15 November 2022

The Ukraine War Is Not World War III

Robert Kelly

Since the start of the Ukraine war in February, there has been a regular current of alarmism and exaggeration among observers in the West. We have heard repeatedly that Ukraine is leading us into a massive conflict, one that might even end with a nuclear exchange between NATO and Russia. The Ukraine war, in this reading, is a great-power war. Russia is fighting not just Ukraine, but the whole West. It is similar to World War I, a general conflict during which all of Europe’s major powers lined up on one side or the other in a war of attrition.

The implication of this analogy is its great danger in the nuclear age.
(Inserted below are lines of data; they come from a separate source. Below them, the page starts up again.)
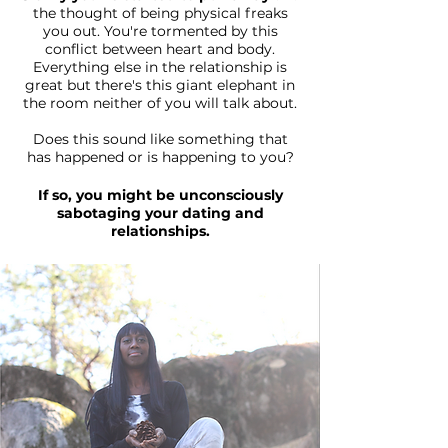
the thought of being physical freaks
you out. You're tormented by this
conflict between heart and body.
Everything else in the relationship is
great but there's this giant elephant in
the room neither of you will talk about.
Does this sound like something that
has happened or is happening to you?
If so, you might be unconsciously
sabotaging your dating and
relationships.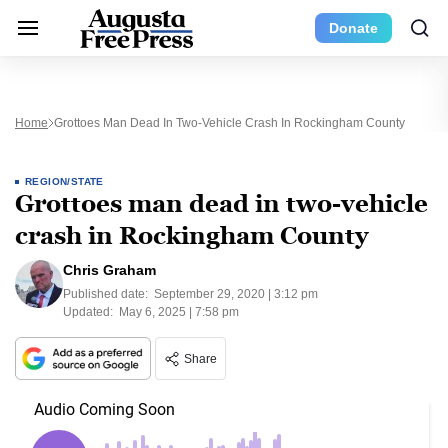
Donate
Home
Grottoes Man Dead In Two-Vehicle Crash In Rockingham County
REGION/STATE
Grottoes man dead in two-vehicle
crash in Rockingham County
Chris Graham
Published date:
September 29, 2020 | 3:12 pm
Updated:
May 6, 2025 | 7:58 pm
Share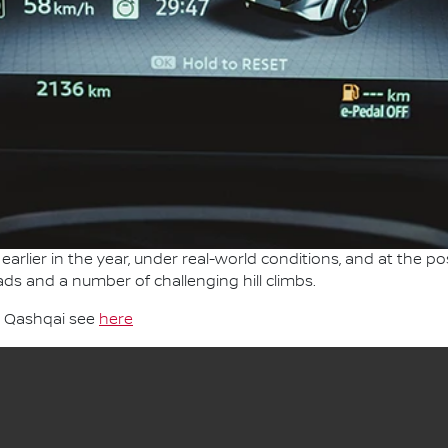
earlier in the year, under real-world conditions, and at the po
ads and a number of challenging hill climbs.
n Qashqai see
here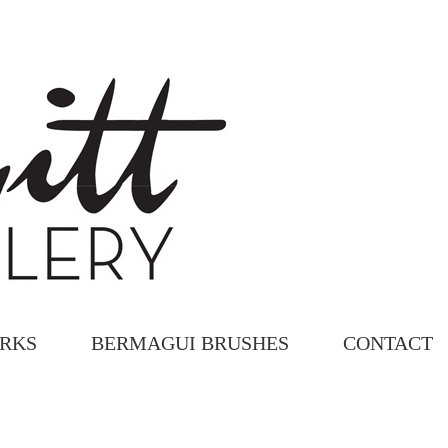
ORKS
BERMAGUI BRUSHES
CONTACT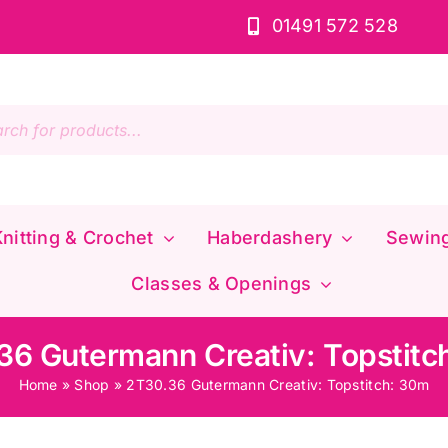
01491 572 528
s
nitting & Crochet
Haberdashery
Sewin
Classes & Openings
36 Gutermann Creativ: Topstitc
Home
»
Shop
»
2T30.36 Gutermann Creativ: Topstitch: 30m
A full-scale great power war, however terrible, did not create an existential risk in the pre-nuclear era. Even though Germany was defeated in World War I, it was not annihilated, nor could it annihilate its opponents. Russia today, by contrast, has a nuclear arsenal, and if the Ukraine war is similar to World War I, then we are on the cusp of World War III with a nuclear adversary. This alarming interpretation appears routinely in the Western debate. If Russia believes it is facing all of NATO, we hear – or if it sits on the edge of a catastrophic defeat – it could go nuclear.
Ukraine War Is a Quagmire, Not a General War

A general war between Russia and NATO is highly unlikely, but it is certainly more conceivable than it was before the Ukraine war began. And such a war could indeed escalate toward a nuclear exchange. Any conflict involving a nuclear-armed great power automatically entails escalation risks, especially if that great power fails to achieve victory. Instinctively, large powers expect military victory. Their elites and the public will feel frustrated and cheated if a much smaller power somehow thwarts the expected triumph. Putin has groomed this resentment in Russia with years of chest-thumping about Russia’s status and its great-power role.
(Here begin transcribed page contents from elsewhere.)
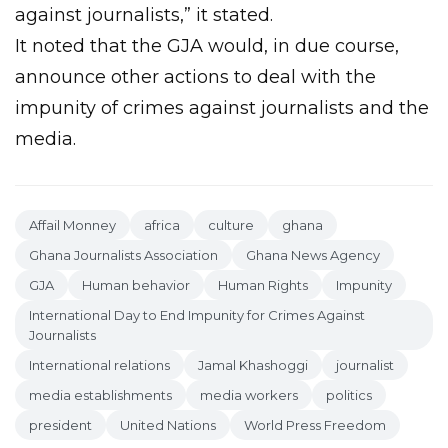
against journalists,” it stated.
It noted that the GJA would, in due course,
announce other actions to deal with the
impunity of crimes against journalists and the
media.
Affail Monney
africa
culture
ghana
Ghana Journalists Association
Ghana News Agency
GJA
Human behavior
Human Rights
Impunity
International Day to End Impunity for Crimes Against
Journalists
International relations
Jamal Khashoggi
journalist
media establishments
media workers
politics
president
United Nations
World Press Freedom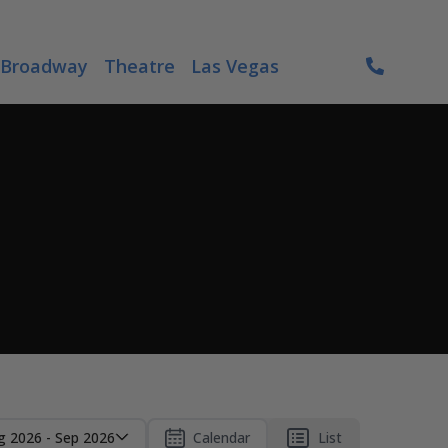
Broadway
Theatre
Las Vegas
g 2026 - Sep 2026
Calendar
List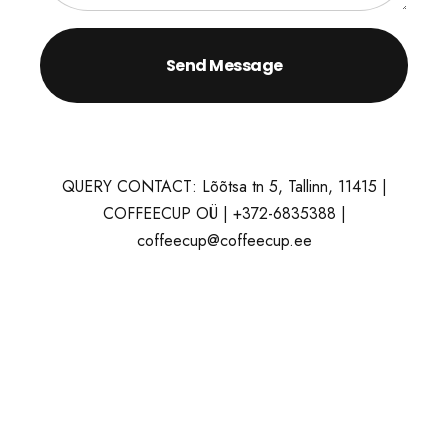
QUERY CONTACT: Lõõtsa tn 5, Tallinn, 11415 |
COFFEECUP OÜ | +372-6835388 |
coffeecup@coffeecup.ee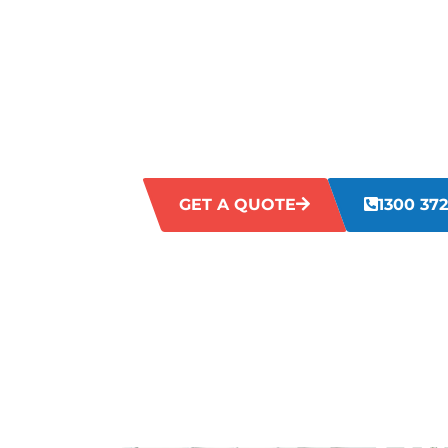
KINGSWAY
Struggling with untidy, disorganised, o
Neglected workspaces can impact efficie
poor image for visitors. Our Kingsway c
address these challenges directly, offer
enhance the aesthetics and hygiene of y
GET A QUOTE
1300 372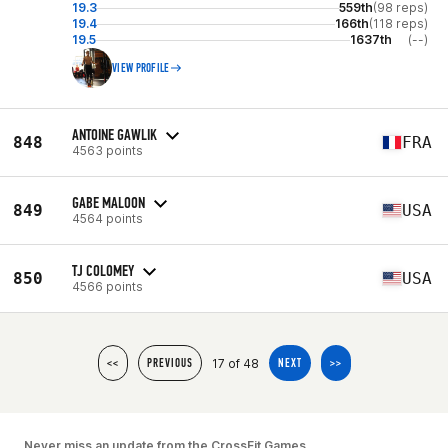
19.3
559th
(98 reps)
19.4
166th
(118 reps)
19.5
1637th
(--)
VIEW PROFILE
ANTOINE GAWLIK
848
FRA
4563 points
GABE MALOON
849
USA
4564 points
TJ COLOMEY
850
USA
4566 points
17 of 48
<<
PREVIOUS
NEXT
>>
Never miss an update from the CrossFit Games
We saw such frustration in France’s defeat in Vietnam, the American stalemate in Korea and its own defeat in Vietnam, and the Soviet defeat in Afghanistan. The brief consideration of nuclear weapons in these cases mostly reflected elite frustration at the inability to win. But the geopolitical risks of nukes vastly exceeded the costs of stalemate or defeat. In each case, the expected winner found it cheaper to lose and simply exit the field.


This is a more realistic analogy for the contemporary Russian experience in Ukraine. Russia is not so much locked in a large war with the West as it is bogging down in a “small war” with Ukraine. The model most obvious to American readers here is the Vietnam War. The U.S. backed its way into a war that ended up surprising Americans with its scale and ferocity. Washington responded with escalation and growing frustration, yet no amount of conventional force seemed to bring victory closer. Vietnam became a quagmire, a constant, infuriating stalemate drifting toward defeat. This, rather than Russia’s crushing defeat in World War I, captures the dynamic of Russia’s dilemma in Ukraine.

NATO AND RUSSIA WILL NOT SOMEHOW TUMBLE INTO A WAR

Analogies to a world war require significant extrapolation. Right now, NATO and Russian forces are not, in fact, exchanging fire. NATO troops are not in Ukraine. NATO support is limited to aid, which is something we have seen in proxy wars for decades. The two most famous examples are Soviet and Chinese support for Vietnam against the Americans in the 1960s and 1970s, and U.S. support for Afghan rebels against the Soviet Union in the 1980s. Neither of these escalated into World War III. None of the Cold War proxy conflicts did.

Analysts pushing World War III scenarios need to explain how NATO and Russia would slide from today’s geographically contained conflict into a general contest – especially when all players are acutely aware of the nuclear risks such an escalation would carry. Indeed, we just learned that the
U.S. and Russia have been speaking behind the scenes to prevent such escalation, while China appears to be signaling with increasing intent that Russia should not use nuclear weapons. This sort of diplomacy is precisely what you would expect given Russia’s nuclear arsenal, and it strongly mitigates the ill-defined risk of a tumble into nuclear war. Russia itself knows the risks of a nuclear exchange, and Russian President Vladimir Putin had to back down after much of the world rejected his recent nuclear bluffing.

EXPLAIN INSTEAD THAT THE WAR HAS NOTICEABLY NOT ESCALATED

Indeed, the war has notably not escalated. For nine months, we have heard it will spin out of control, but that is very obviously not happening. Instead, the war remains limited, even as Russia is losing. That empirical reality is far more interesting than constant, inaccurate World War III scenarios.

Tu-22M3M from the Russian Air Force.

To continue to suggest that we are on the precipice of some epochal conflict – when we are not, even after many months – increasingly looks like a stratagem by those who want Russia to win the war. Framing the war in such terms is meant to scare the West into halting its aid for Ukraine. We should not succumb to such fear-mongering. Russia is losing a war of choice, and its looming defeat is not a national existential threat – Ukraine and NATO are not going to invade Russia after its loss. The easiest option for Russia will increasingly be to simply lose and go home – just as the Americans did from Vietnam, and the Soviets from Afghanistan.